Description of the task – Line by line, transcribe the data shown below.

*** Opening of The data ***

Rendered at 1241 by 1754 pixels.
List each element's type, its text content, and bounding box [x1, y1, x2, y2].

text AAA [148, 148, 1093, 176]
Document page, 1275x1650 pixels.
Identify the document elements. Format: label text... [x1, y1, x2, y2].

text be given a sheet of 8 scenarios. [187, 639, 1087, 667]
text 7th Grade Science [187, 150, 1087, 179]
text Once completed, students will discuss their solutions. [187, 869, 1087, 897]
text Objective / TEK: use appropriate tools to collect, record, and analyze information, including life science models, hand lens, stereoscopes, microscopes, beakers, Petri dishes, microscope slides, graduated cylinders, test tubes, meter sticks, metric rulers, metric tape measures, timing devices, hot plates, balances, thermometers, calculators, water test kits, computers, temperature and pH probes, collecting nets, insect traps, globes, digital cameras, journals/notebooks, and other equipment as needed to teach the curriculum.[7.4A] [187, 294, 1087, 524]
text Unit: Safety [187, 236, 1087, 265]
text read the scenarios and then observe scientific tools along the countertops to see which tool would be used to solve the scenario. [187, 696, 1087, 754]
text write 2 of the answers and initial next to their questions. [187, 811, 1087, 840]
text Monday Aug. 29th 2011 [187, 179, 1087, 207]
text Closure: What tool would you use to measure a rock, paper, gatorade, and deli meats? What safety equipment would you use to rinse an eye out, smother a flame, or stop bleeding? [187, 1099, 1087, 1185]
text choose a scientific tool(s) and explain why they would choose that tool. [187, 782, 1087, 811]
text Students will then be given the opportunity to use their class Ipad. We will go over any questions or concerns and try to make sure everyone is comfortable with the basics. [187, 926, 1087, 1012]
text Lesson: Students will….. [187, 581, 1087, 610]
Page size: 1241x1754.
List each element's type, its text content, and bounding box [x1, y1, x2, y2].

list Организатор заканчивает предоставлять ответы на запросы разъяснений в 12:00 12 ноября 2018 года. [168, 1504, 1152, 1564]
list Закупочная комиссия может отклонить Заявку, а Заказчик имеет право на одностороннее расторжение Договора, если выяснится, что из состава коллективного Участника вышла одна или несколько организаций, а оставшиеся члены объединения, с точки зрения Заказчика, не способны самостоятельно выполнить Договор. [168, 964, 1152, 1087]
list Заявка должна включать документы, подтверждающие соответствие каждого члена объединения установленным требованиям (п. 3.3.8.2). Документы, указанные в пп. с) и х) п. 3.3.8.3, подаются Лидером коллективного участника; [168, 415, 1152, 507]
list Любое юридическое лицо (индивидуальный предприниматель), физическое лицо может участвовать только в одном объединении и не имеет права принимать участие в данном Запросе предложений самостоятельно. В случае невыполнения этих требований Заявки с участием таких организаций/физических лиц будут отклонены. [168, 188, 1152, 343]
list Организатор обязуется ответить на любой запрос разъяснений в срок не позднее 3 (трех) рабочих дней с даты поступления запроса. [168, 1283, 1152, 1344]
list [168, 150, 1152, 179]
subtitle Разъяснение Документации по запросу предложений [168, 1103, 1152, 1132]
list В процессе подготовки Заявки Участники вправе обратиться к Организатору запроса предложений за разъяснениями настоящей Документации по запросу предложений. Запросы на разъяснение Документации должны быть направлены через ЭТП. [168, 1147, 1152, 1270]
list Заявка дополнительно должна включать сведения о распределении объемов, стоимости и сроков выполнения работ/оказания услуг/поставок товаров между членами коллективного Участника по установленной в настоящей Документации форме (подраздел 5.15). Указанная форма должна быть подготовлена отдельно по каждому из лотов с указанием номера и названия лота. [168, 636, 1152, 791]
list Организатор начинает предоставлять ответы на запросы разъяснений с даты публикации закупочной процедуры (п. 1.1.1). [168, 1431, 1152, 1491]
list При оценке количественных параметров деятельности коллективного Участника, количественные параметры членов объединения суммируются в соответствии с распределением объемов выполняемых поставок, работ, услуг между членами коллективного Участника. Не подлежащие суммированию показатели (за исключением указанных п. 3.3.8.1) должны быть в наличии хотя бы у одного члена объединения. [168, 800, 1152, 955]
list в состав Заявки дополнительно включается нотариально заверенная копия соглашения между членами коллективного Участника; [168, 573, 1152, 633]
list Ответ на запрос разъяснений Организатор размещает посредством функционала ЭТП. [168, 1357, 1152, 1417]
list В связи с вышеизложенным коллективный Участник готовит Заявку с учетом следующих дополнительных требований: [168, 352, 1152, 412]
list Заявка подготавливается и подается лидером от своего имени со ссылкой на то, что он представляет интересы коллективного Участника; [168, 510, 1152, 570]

*** Close of The data ***

Task result –
Rendered at 1241 by 1754 pixels.
List each element's type, its text content, and bounding box [x1, y1, x2, y2].

text AAA [148, 148, 1093, 176]
Document page, 1275x1650 pixels.
Identify the document elements. Format: label text... [x1, y1, x2, y2].

text be given a sheet of 8 scenarios. [187, 639, 1087, 667]
text 7th Grade Science [187, 150, 1087, 179]
text Once completed, students will discuss their solutions. [187, 869, 1087, 897]
text Objective / TEK: use appropriate tools to collect, record, and analyze information, including life science models, hand lens, stereoscopes, microscopes, beakers, Petri dishes, microscope slides, graduated cylinders, test tubes, meter sticks, metric rulers, metric tape measures, timing devices, hot plates, balances, thermometers, calculators, water test kits, computers, temperature and pH probes, collecting nets, insect traps, globes, digital cameras, journals/notebooks, and other equipment as needed to teach the curriculum.[7.4A] [187, 294, 1087, 524]
text Unit: Safety [187, 236, 1087, 265]
text read the scenarios and then observe scientific tools along the countertops to see which tool would be used to solve the scenario. [187, 696, 1087, 754]
text write 2 of the answers and initial next to their questions. [187, 811, 1087, 840]
text Monday Aug. 29th 2011 [187, 179, 1087, 207]
text Closure: What tool would you use to measure a rock, paper, gatorade, and deli meats? What safety equipment would you use to rinse an eye out, smother a flame, or stop bleeding? [187, 1099, 1087, 1185]
text choose a scientific tool(s) and explain why they would choose that tool. [187, 782, 1087, 811]
text Students will then be given the opportunity to use their class Ipad. We will go over any questions or concerns and try to make sure everyone is comfortable with the basics. [187, 926, 1087, 1012]
text Lesson: Students will….. [187, 581, 1087, 610]
Page size: 1241x1754.
List each element's type, its text content, and bounding box [x1, y1, x2, y2].

list Организатор заканчивает предоставлять ответы на запросы разъяснений в 12:00 12 ноября 2018 года. [168, 1504, 1152, 1564]
list Закупочная комиссия может отклонить Заявку, а Заказчик имеет право на одностороннее расторжение Договора, если выяснится, что из состава коллективного Участника вышла одна или несколько организаций, а оставшиеся члены объединения, с точки зрения Заказчика, не способны самостоятельно выполнить Договор. [168, 964, 1152, 1087]
list Заявка должна включать документы, подтверждающие соответствие каждого члена объединения установленным требованиям (п. 3.3.8.2). Документы, указанные в пп. с) и х) п. 3.3.8.3, подаются Лидером коллективного участника; [168, 415, 1152, 507]
list Любое юридическое лицо (индивидуальный предприниматель), физическое лицо может участвовать только в одном объединении и не имеет права принимать участие в данном Запросе предложений самостоятельно. В случае невыполнения этих требований Заявки с участием таких организаций/физических лиц будут отклонены. [168, 188, 1152, 343]
list Организатор обязуется ответить на любой запрос разъяснений в срок не позднее 3 (трех) рабочих дней с даты поступления запроса. [168, 1283, 1152, 1344]
list [168, 150, 1152, 179]
subtitle Разъяснение Документации по запросу предложений [168, 1103, 1152, 1132]
list В процессе подготовки Заявки Участники вправе обратиться к Организатору запроса предложений за разъяснениями настоящей Документации по запросу предложений. Запросы на разъяснение Документации должны быть направлены через ЭТП. [168, 1147, 1152, 1270]
list Заявка дополнительно должна включать сведения о распределении объемов, стоимости и сроков выполнения работ/оказания услуг/поставок товаров между членами коллективного Участника по установленной в настоящей Документации форме (подраздел 5.15). Указанная форма должна быть подготовлена отдельно по каждому из лотов с указанием номера и названия лота. [168, 636, 1152, 791]
list Организатор начинает предоставлять ответы на запросы разъяснений с даты публикации закупочной процедуры (п. 1.1.1). [168, 1431, 1152, 1491]
list При оценке количественных параметров деятельности коллективного Участника, количественные параметры членов объединения суммируются в соответствии с распределением объемов выполняемых поставок, работ, услуг между членами коллективного Участника. Не подлежащие суммированию показатели (за исключением указанных п. 3.3.8.1) должны быть в наличии хотя бы у одного члена объединения. [168, 800, 1152, 955]
list в состав Заявки дополнительно включается нотариально заверенная копия соглашения между членами коллективного Участника; [168, 573, 1152, 633]
list Ответ на запрос разъяснений Организатор размещает посредством функционала ЭТП. [168, 1357, 1152, 1417]
list В связи с вышеизложенным коллективный Участник готовит Заявку с учетом следующих дополнительных требований: [168, 352, 1152, 412]
list Заявка подготавливается и подается лидером от своего имени со ссылкой на то, что он представляет интересы коллективного Участника; [168, 510, 1152, 570]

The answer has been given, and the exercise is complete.